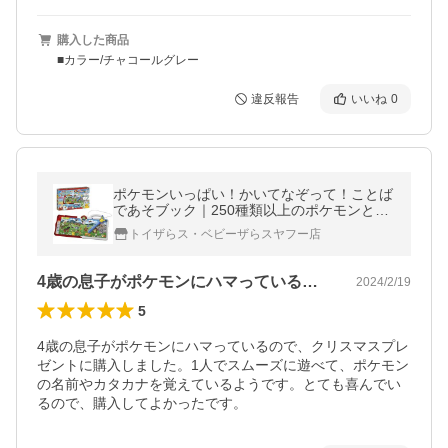
購入した商品
■カラー/チャコールグレー
違反報告
いいね
0
ポケモンいっぱい！かいてなぞって！ことば
であそブック｜250種類以上のポケモンと遊
びながら学べる
トイザらス・ベビーザらスヤフー店
4歳の息子がポケモンにハマっているので…
2024/2/19
5
4歳の息子がポケモンにハマっているので、クリスマスプレ
ゼントに購入しました。1人でスムーズに遊べて、ポケモン
の名前やカタカナを覚えているようです。とても喜んでい
るので、購入してよかったです。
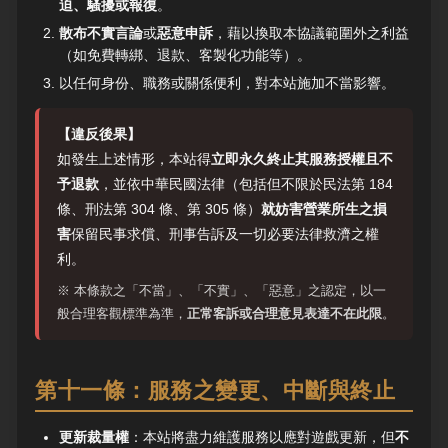
迫、騷擾或報復
。
散布不實言論
或
惡意申訴
，藉以換取本協議範圍外之利益
（如免費轉綁、退款、客製化功能等）。
以任何身份、職務或關係便利，對本站施加不當影響。
【違反後果】
如發生上述情形，本站得
立即永久終止其服務授權且不
予退款
，並依中華民國法律（包括但不限於民法第 184
條、刑法第 304 條、第 305 條）
就妨害營業所生之損
害
保留民事求償、刑事告訴及一切必要法律救濟之權
利。
※ 本條款之「不當」、「不實」、「惡意」之認定，以一
般合理客觀標準為準，
正常客訴或合理意見表達不在此限
。
第十一條：服務之變更、中斷與終止
更新裁量權
：本站將盡力維護服務以應對遊戲更新，但
不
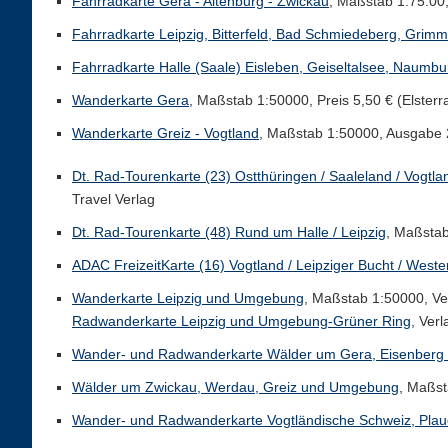
Fahrradkarte Gera - Altenburg - Zwickau
, Maßstab 1:75.00,
Fahrradkarte Leipzig, Bitterfeld, Bad Schmiedeberg, Grim
Fahrradkarte Halle (Saale) Eisleben, Geiseltalsee, Naumbu
Wanderkarte Gera
, Maßstab 1:50000, Preis 5,50 € (Elster
Wanderkarte Greiz - Vogtland
, Maßstab 1:50000, Ausgabe 20
Dt. Rad-Tourenkarte (23) Ostthüringen / Saaleland / Vogtla
Travel Verlag
Dt. Rad-Tourenkarte (48) Rund um Halle / Leipzig
, Maßstab
ADAC FreizeitKarte (16) Vogtland / Leipziger Bucht / Weste
Wanderkarte Leipzig und Umgebung
, Maßstab 1:50000, Ver
Radwanderkarte Leipzig und Umgebung-Grüner Ring
, Verl
Wander- und Radwanderkarte Wälder um Gera, Eisenber
Wälder um Zwickau, Werdau, Greiz und Umgebung
, Maßst
Wander- und Radwanderkarte Vogtländische Schweiz, Pla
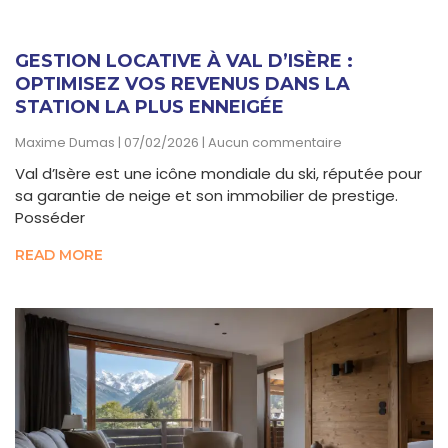
GESTION LOCATIVE À VAL D’ISÈRE :
OPTIMISEZ VOS REVENUS DANS LA
STATION LA PLUS ENNEIGÉE
Maxime Dumas
07/02/2026
Aucun commentaire
Val d’Isère est une icône mondiale du ski, réputée pour
sa garantie de neige et son immobilier de prestige.
Posséder
READ MORE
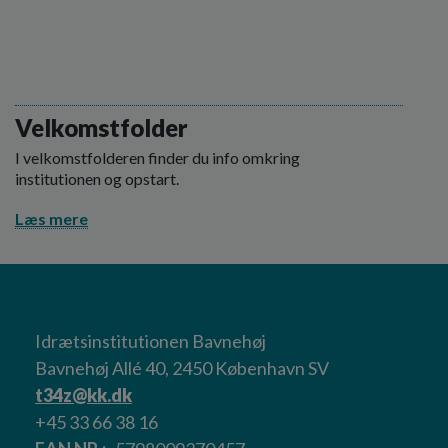
Velkomstfolder
I velkomstfolderen finder du info omkring
institutionen og opstart.
Læs mere
Idrætsinstitutionen Bavnehøj
Bavnehøj Allé 40, 2450 København SV
t34z@kk.dk
+45 33 66 38 16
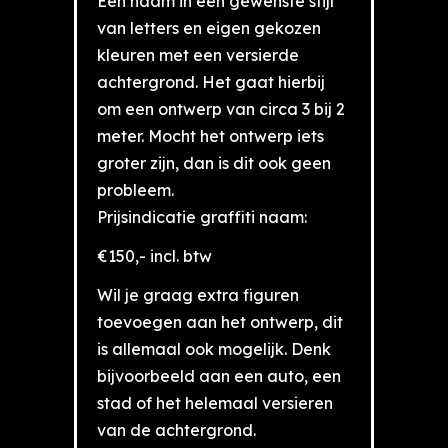
Een naam in een gewenste stijl
van letters en eigen gekozen
kleuren met een versierde
achtergrond. Het gaat hierbij
om een ontwerp van circa 3 bij 2
meter. Mocht het ontwerp iets
groter zijn, dan is dit ook geen
probleem.
Prijsindicatie graffiti naam:
€150,- incl. btw
Wil je graag extra figuren
toevoegen aan het ontwerp, dit
is allemaal ook mogelijk. Denk
bijvoorbeeld aan een auto, een
stad of het helemaal versieren
van de achtergrond.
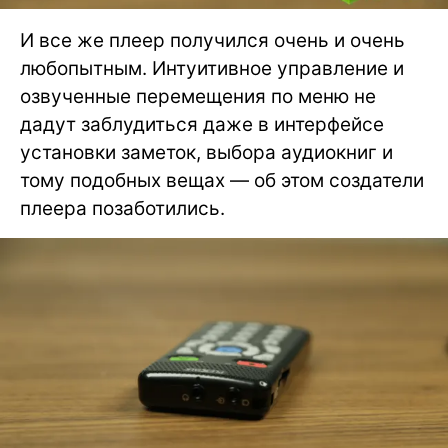
И все же плеер получился очень и очень
любопытным. Интуитивное управление и
озвученные перемещения по меню не
дадут заблудиться даже в интерфейсе
установки заметок, выбора аудиокниг и
тому подобных вещах — об этом создатели
плеера позаботились.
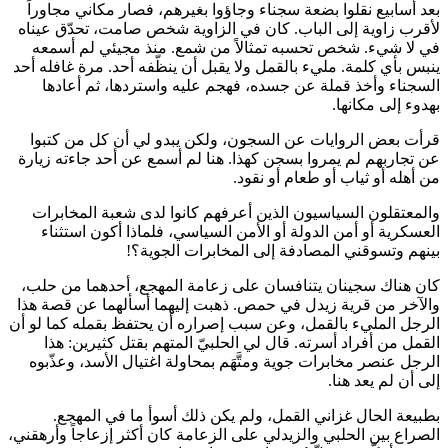
بعد أسابيع نقلوا بضعة سجناء وجاؤوا بغيرهم، فصار مكاني مجاوراً
لأقرب زاوية إلى الباب. كان في الزاوية شخص صامت، تحدّق عيناه
في لا شيء. شخص تحسبه تمثالاً من شمع. منذ مجيئي لم أسمعه
ينبس بأي كلمة. مليء بالقمل ولا يقبل أن ينظّفه أحد. مرة غافله أحد
السجناء وأخذ قملة عن جسده، فهجم عليه واستردها، ثم أعادها
بهدوء إلى مكانها.
قرأت بعض الروايات عن السجون، ولكن يبدو لي أن كل من كتبوا
عن تجاربهم لم يمروا بسجن كهذا. هنا لم أسمع عن أحد جاءته زيارة
من أهله أو ثياب أو طعام أو نقود.
والمعتقلون السياسيون الذين أعرفهم كانوا لدى شعبة المخابرات
العسكرية أو أمن الدولة أو الأمن السياسي، فلماذا أكون استثناء
بينهم وتسوقني المصادفة إلى المخابرات الجوية؟!
كان هناك سجينان يتنافسان على زعامة المهجع، أحدهما من حلب،
والآخر من قرية زيدل في حمص. ذهبت إليهما أسألهما عن قصة هذا
الرجل المليء بالقمل، وعن سبب إصراره أن يحتفظ بقمله كما لو أن
القمل من أفراد أسرته. قال لي الحلبيّ المتهم بقتل كثيرين: هذا
الرجل عنصر مخابرات جوية ومتَّهَم بمحاولة اغتيال الأسد، وعذّبوه
إلى أن لم يعد هنا.
بطبيعة الحال غزاني القمل، ولم يكن ذلك أسوأ ما في المهجع.
الصراع بين الحلبي والزيدلي على الزعامة كان أكثر إزعاجاً وأرهقني،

*-*-*

TASK REQUIREMENTS. Write out all the material above exactly, with no image carried over.

REPLY.
購入した商品
■カラー/チャコールグレー
違反報告
いいね
0
ポケモンいっぱい！かいてなぞって！ことば
であそブック｜250種類以上のポケモンと遊
びながら学べる
トイザらス・ベビーザらスヤフー店
4歳の息子がポケモンにハマっているので…
2024/2/19
5
4歳の息子がポケモンにハマっているので、クリスマスプレ
ゼントに購入しました。1人でスムーズに遊べて、ポケモン
の名前やカタカナを覚えているようです。とても喜んでい
るので、購入してよかったです。
迫、騷擾或報復
。
散布不實言論
或
惡意申訴
，藉以換取本協議範圍外之利益
（如免費轉綁、退款、客製化功能等）。
以任何身份、職務或關係便利，對本站施加不當影響。
【違反後果】
如發生上述情形，本站得
立即永久終止其服務授權且不
予退款
，並依中華民國法律（包括但不限於民法第 184
條、刑法第 304 條、第 305 條）
就妨害營業所生之損
害
保留民事求償、刑事告訴及一切必要法律救濟之權
利。
※ 本條款之「不當」、「不實」、「惡意」之認定，以一
般合理客觀標準為準，
正常客訴或合理意見表達不在此限
。
第十一條：服務之變更、中斷與終止
更新裁量權
：本站將盡力維護服務以應對遊戲更新，但
不
Fahrradkarte Gera - Altenburg - Zwickau
, Maßstab 1:75.00,
Fahrradkarte Leipzig, Bitterfeld, Bad Schmiedeberg, Grim
Fahrradkarte Halle (Saale) Eisleben, Geiseltalsee, Naumbu
Wanderkarte Gera
, Maßstab 1:50000, Preis 5,50 € (Elster
Wanderkarte Greiz - Vogtland
, Maßstab 1:50000, Ausgabe 20
Dt. Rad-Tourenkarte (23) Ostthüringen / Saaleland / Vogtla
Travel Verlag
Dt. Rad-Tourenkarte (48) Rund um Halle / Leipzig
, Maßstab
ADAC FreizeitKarte (16) Vogtland / Leipziger Bucht / Weste
Wanderkarte Leipzig und Umgebung
, Maßstab 1:50000, Ver
Radwanderkarte Leipzig und Umgebung-Grüner Ring
, Verl
Wander- und Radwanderkarte Wälder um Gera, Eisenber
Wälder um Zwickau, Werdau, Greiz und Umgebung
, Maßst
Wander- und Radwanderkarte Vogtländische Schweiz, Pla
GESTION LOCATIVE À VAL D’ISÈRE :
OPTIMISEZ VOS REVENUS DANS LA
STATION LA PLUS ENNEIGÉE
Maxime Dumas
07/02/2026
Aucun commentaire
Val d’Isère est une icône mondiale du ski, réputée pour
sa garantie de neige et son immobilier de prestige.
Posséder
READ MORE
Velkomstfolder
I velkomstfolderen finder du info omkring
institutionen og opstart.
Læs mere
Idrætsinstitutionen Bavnehøj
Bavnehøj Allé 40, 2450 København SV
t34z@kk.dk
+45 33 66 38 16
Een naam in een gewenste stijl
van letters en eigen gekozen
kleuren met een versierde
achtergrond. Het gaat hierbij
om een ontwerp van circa 3 bij 2
meter. Mocht het ontwerp iets
groter zijn, dan is dit ook geen
probleem.
Prijsindicatie graffiti naam:
€150,- incl. btw
Wil je graag extra figuren
toevoegen aan het ontwerp, dit
is allemaal ook mogelijk. Denk
bijvoorbeeld aan een auto, een
stad of het helemaal versieren
van de achtergrond.
И все же плеер получился очень и очень
любопытным. Интуитивное управление и
озвученные перемещения по меню не
дадут заблудиться даже в интерфейсе
установки заметок, выбора аудиокниг и
тому подобных вещах — об этом создатели
плеера позаботились.
بعد أسابيع نقلوا بضعة سجناء وجاؤوا بغيرهم، فصار مكاني مجاوراً
لأقرب زاوية إلى الباب. كان في الزاوية شخص صامت، تحدّق عيناه
في لا شيء. شخص تحسبه تمثالاً من شمع. منذ مجيئي لم أسمعه
ينبس بأي كلمة. مليء بالقمل ولا يقبل أن ينظّفه أحد. مرة غافله أحد
السجناء وأخذ قملة عن جسده، فهجم عليه واستردها، ثم أعادها
بهدوء إلى مكانها.
قرأت بعض الروايات عن السجون، ولكن يبدو لي أن كل من كتبوا
عن تجاربهم لم يمروا بسجن كهذا. هنا لم أسمع عن أحد جاءته زيارة
من أهله أو ثياب أو طعام أو نقود.
والمعتقلون السياسيون الذين أعرفهم كانوا لدى شعبة المخابرات
العسكرية أو أمن الدولة أو الأمن السياسي، فلماذا أكون استثناء
بينهم وتسوقني المصادفة إلى المخابرات الجوية؟!
كان هناك سجينان يتنافسان على زعامة المهجع، أحدهما من حلب،
والآخر من قرية زيدل في حمص. ذهبت إليهما أسألهما عن قصة هذا
الرجل المليء بالقمل، وعن سبب إصراره أن يحتفظ بقمله كما لو أن
القمل من أفراد أسرته. قال لي الحلبيّ المتهم بقتل كثيرين: هذا
الرجل عنصر مخابرات جوية ومتَّهَم بمحاولة اغتيال الأسد، وعذّبوه
إلى أن لم يعد هنا.
بطبيعة الحال غزاني القمل، ولم يكن ذلك أسوأ ما في المهجع.
الصراع بين الحلبي والزيدلي على الزعامة كان أكثر إزعاجاً وأرهقني،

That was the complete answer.